From the entries, copy every line that carries the string "index".
━━━ RECORDED DATA
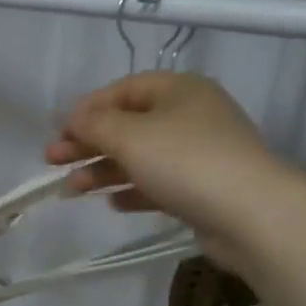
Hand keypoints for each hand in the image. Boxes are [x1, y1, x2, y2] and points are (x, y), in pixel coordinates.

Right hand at [46, 71, 284, 271]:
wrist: (252, 215)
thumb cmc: (186, 162)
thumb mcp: (130, 136)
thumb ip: (94, 124)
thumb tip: (72, 119)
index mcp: (178, 90)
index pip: (122, 90)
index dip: (86, 109)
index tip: (58, 131)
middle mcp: (190, 116)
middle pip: (128, 124)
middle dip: (87, 143)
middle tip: (52, 161)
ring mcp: (199, 154)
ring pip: (140, 157)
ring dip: (103, 170)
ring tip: (72, 191)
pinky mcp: (203, 189)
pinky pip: (158, 184)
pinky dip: (132, 190)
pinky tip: (113, 204)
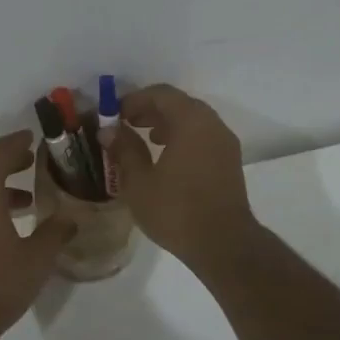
━━━━━━
• _YOUR SOLUTION_
index mcp: (178, 90)
index pip: (122, 90)
index dip: (86, 109)
index tip: (58, 131)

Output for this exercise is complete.